Your objective -
Copy everything from "Nonviolent guru Gene" down to "promoting nonviolent resistance)" in the post on Gene Sharp, substituting "civil resistance" for every occurrence of "nonviolent resistance".

Text -
==============================

Nonviolent guru Gene Sharp
(This is the first of five posts about the American godfather of nonviolent resistance, Gene Sharp, and the role of CIA and Pentagon-funded foundations and think tanks in funding and promoting nonviolent resistance)
One important aspect of the debate over “diversity of tactics” (i.e. the decision whether to be exclusively nonviolent) in the Occupy movement relates to mounting evidence of the role CIA and Pentagon-funded foundations and think tanks play in funding and promoting nonviolent resistance training. The two major US foundations promoting nonviolence, both overseas and domestically, are the Albert Einstein Institution (AEI) and the International Center for Nonviolent Conflict (ICNC). Both receive major corporate and/or government funding, mostly via CIA “pass through” foundations. While the ICNC is funded mainly by the private fortune of hedge fund billionaire (junk bond king Michael Milken’s second in command) Peter Ackerman, the AEI has received funding from the Rand Corporation and the Department of Defense, as well as various “pass-through” foundations, such as the National Endowment for Democracy (NED), the International Republican Institute (IRI), the US Institute of Peace and the Ford Foundation (see The Ford Foundation and the CIA),which all have a long history of collaborating with the Pentagon, the State Department and the CIA in destabilizing governments unfriendly to US interests.

==============================

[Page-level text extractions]
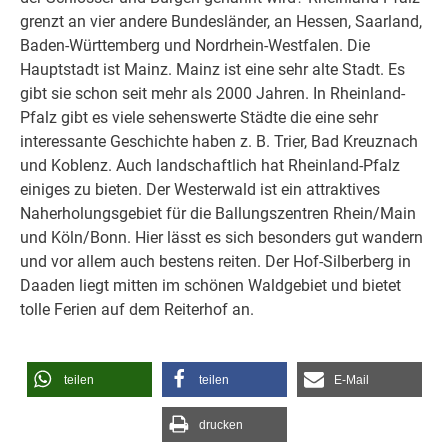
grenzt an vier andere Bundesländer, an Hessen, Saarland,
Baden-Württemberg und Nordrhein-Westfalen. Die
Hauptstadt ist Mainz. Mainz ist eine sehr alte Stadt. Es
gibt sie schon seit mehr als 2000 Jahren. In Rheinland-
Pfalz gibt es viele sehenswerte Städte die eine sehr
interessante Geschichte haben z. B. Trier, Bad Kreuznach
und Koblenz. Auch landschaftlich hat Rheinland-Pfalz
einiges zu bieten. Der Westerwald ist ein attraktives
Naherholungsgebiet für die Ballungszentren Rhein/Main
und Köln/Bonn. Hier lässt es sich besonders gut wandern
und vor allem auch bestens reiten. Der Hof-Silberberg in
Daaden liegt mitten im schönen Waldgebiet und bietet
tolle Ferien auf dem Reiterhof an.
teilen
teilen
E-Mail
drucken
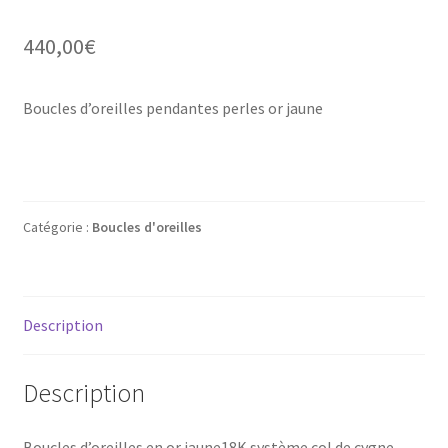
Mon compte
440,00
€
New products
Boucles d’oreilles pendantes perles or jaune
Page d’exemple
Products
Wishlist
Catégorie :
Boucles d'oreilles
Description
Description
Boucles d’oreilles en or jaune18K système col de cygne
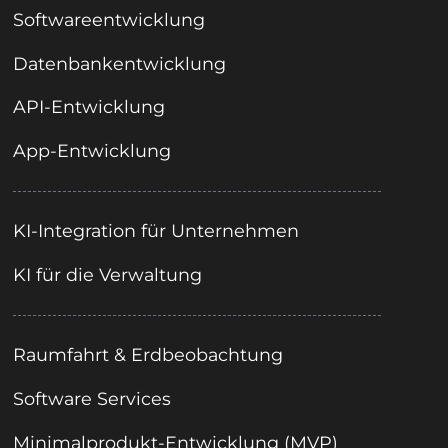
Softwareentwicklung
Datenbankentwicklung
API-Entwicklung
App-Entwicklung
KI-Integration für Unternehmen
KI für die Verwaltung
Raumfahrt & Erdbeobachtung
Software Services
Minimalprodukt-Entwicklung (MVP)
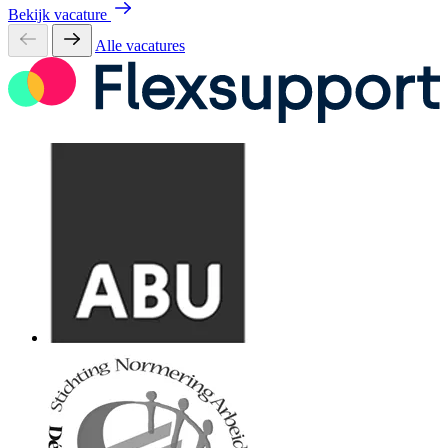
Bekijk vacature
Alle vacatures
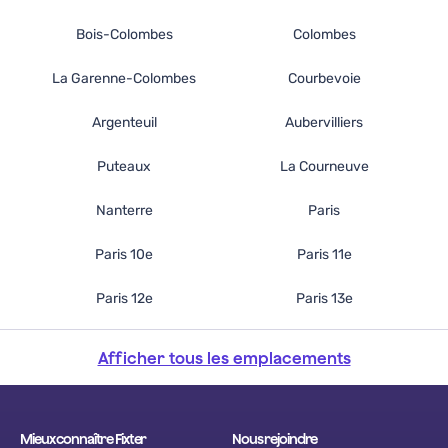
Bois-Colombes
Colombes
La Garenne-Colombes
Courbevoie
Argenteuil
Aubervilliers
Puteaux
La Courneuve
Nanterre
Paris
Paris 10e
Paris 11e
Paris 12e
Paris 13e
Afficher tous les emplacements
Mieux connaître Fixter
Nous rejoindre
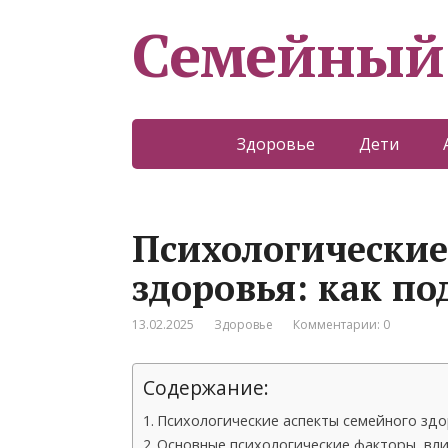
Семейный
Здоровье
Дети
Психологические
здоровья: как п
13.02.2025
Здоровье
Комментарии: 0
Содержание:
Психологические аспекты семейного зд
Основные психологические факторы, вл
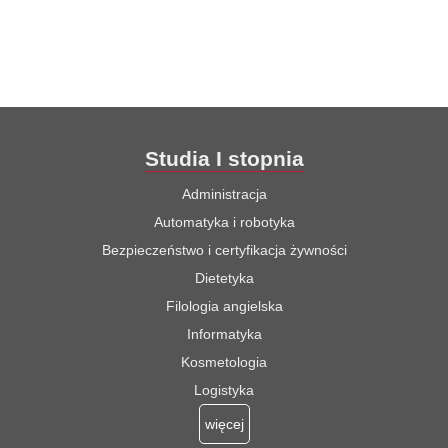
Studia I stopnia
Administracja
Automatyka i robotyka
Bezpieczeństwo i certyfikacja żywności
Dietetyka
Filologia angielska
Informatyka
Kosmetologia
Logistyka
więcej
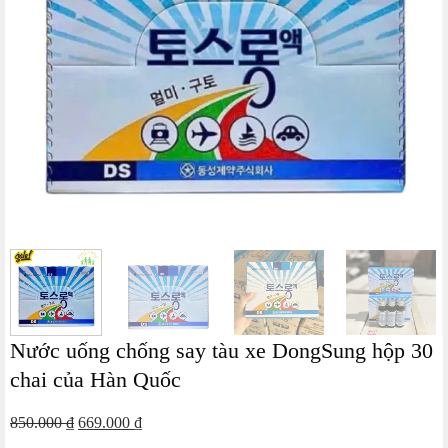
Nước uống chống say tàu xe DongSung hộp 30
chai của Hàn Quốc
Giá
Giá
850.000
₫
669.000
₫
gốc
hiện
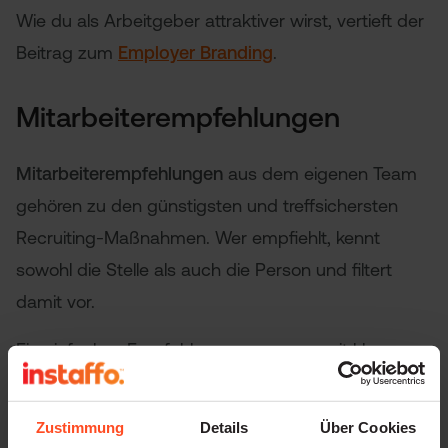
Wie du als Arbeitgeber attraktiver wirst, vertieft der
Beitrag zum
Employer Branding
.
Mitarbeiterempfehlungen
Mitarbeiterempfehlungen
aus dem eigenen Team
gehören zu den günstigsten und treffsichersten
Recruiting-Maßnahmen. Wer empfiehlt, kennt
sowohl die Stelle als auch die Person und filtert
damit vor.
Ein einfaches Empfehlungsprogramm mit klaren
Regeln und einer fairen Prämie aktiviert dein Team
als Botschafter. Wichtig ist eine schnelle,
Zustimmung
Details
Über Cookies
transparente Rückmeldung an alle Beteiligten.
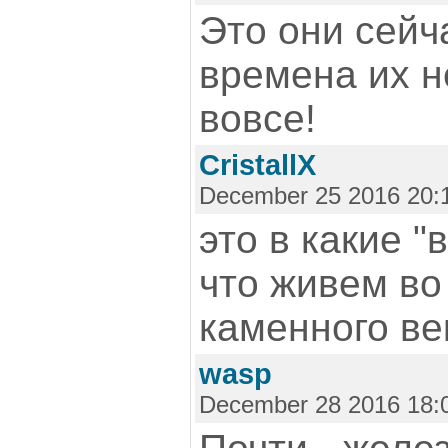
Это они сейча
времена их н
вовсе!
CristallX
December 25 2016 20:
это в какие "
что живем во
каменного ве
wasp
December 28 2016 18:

==============================

Exercise response -
Nonviolent guru Gene Sharp
(This is the first of five posts about the American godfather of civil resistance, Gene Sharp, and the role of CIA and Pentagon-funded foundations and think tanks in funding and promoting civil resistance)